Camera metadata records
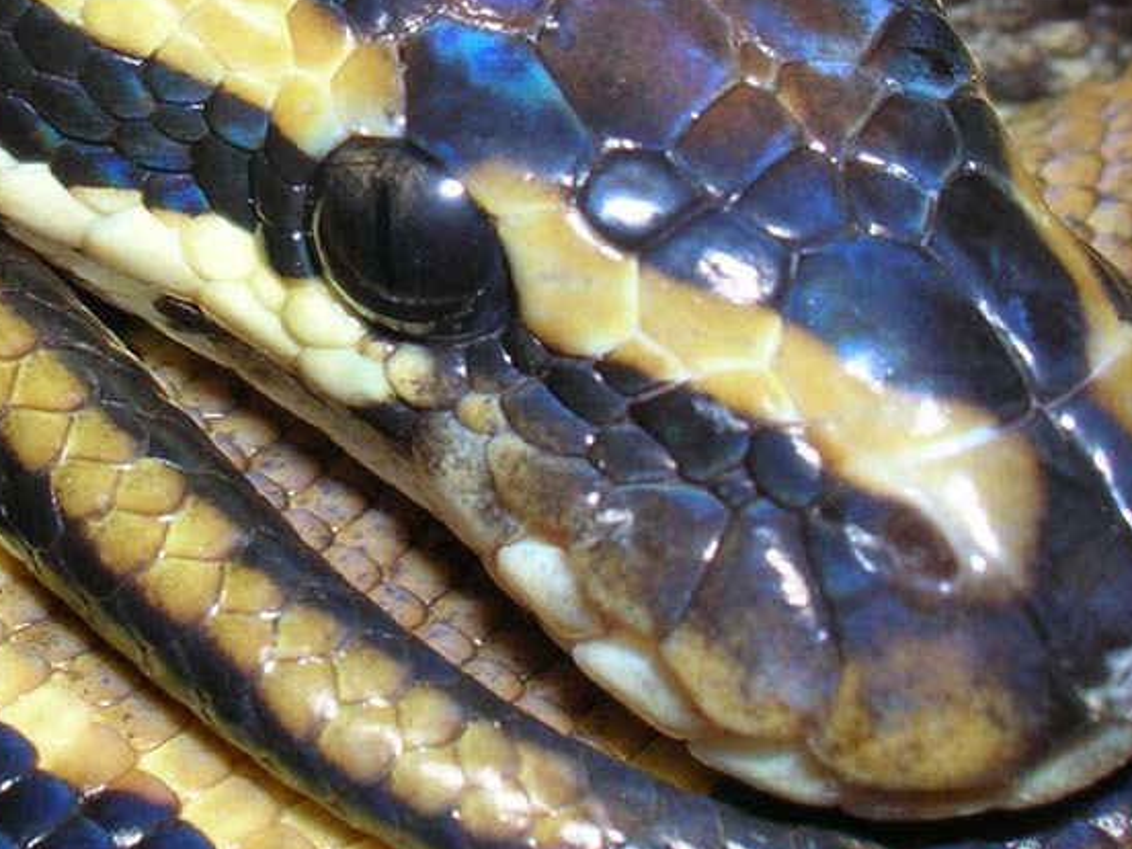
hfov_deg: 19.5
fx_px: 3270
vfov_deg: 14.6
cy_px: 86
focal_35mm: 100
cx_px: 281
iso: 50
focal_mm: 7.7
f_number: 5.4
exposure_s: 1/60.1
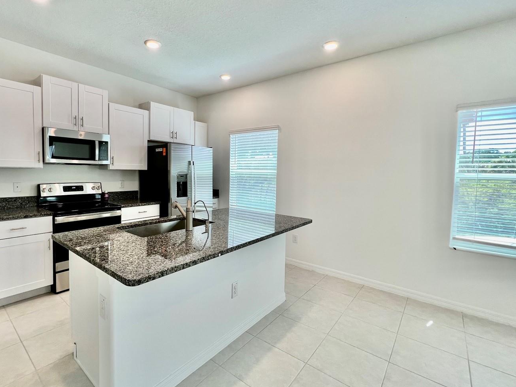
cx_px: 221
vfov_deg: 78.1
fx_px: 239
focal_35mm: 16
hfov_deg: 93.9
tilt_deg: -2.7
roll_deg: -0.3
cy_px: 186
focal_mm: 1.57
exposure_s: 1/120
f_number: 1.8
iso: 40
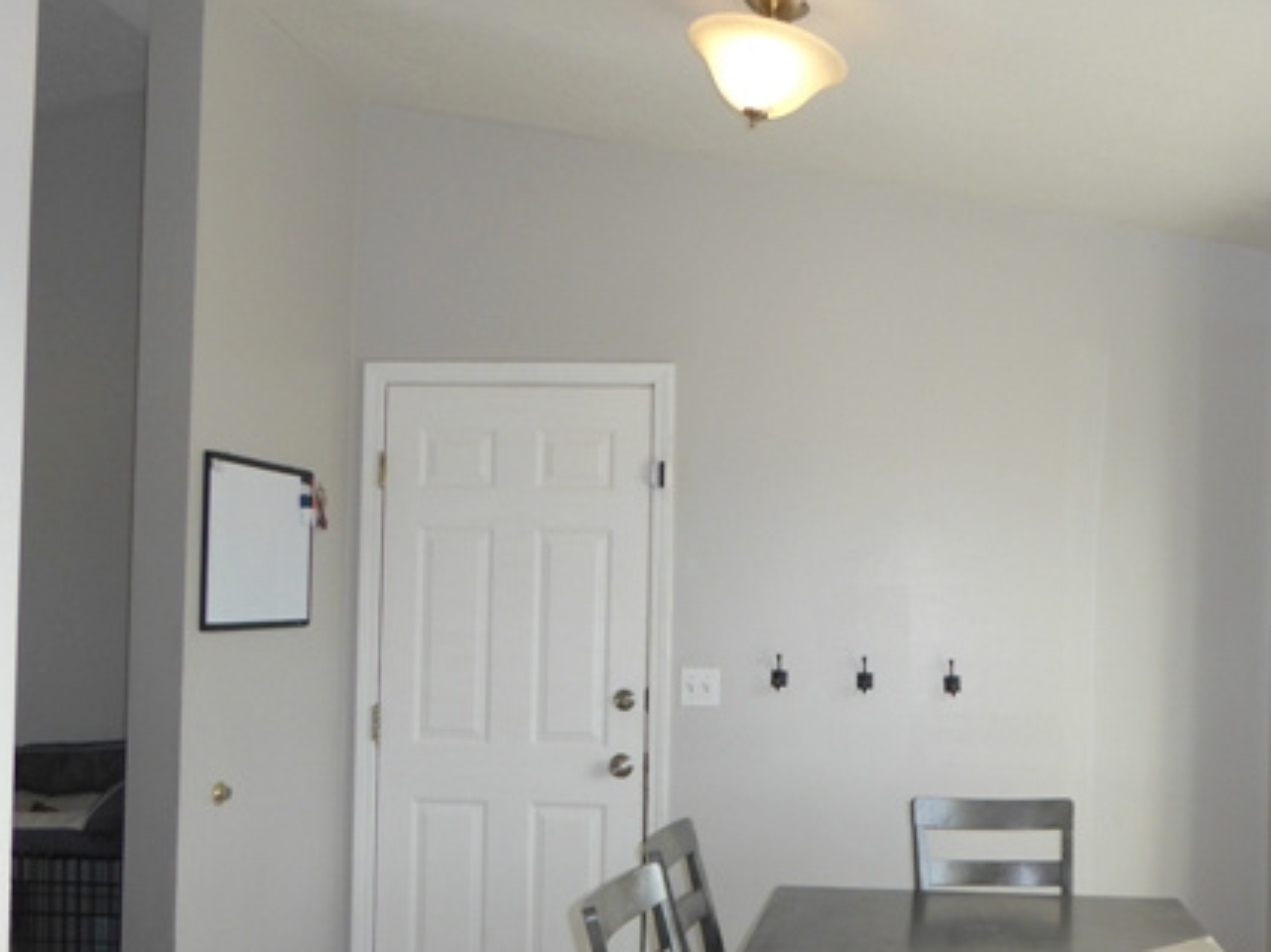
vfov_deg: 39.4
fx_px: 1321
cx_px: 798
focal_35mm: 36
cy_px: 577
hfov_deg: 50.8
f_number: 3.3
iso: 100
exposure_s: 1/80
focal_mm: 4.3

TASK INSTRUCTIONS
Skip the pictures and output all entries exactly.

OUTPUT OF THE TASK
hfov_deg: 19.5
fx_px: 3270
vfov_deg: 14.6
cy_px: 86
focal_35mm: 100
cx_px: 281
iso: 50
focal_mm: 7.7
f_number: 5.4
exposure_s: 1/60.1
cx_px: 221
vfov_deg: 78.1
fx_px: 239
focal_35mm: 16
hfov_deg: 93.9
tilt_deg: -2.7
roll_deg: -0.3
cy_px: 186
focal_mm: 1.57
exposure_s: 1/120
f_number: 1.8
iso: 40
vfov_deg: 39.4
fx_px: 1321
cx_px: 798
focal_35mm: 36
cy_px: 577
hfov_deg: 50.8
f_number: 3.3
iso: 100
exposure_s: 1/80
focal_mm: 4.3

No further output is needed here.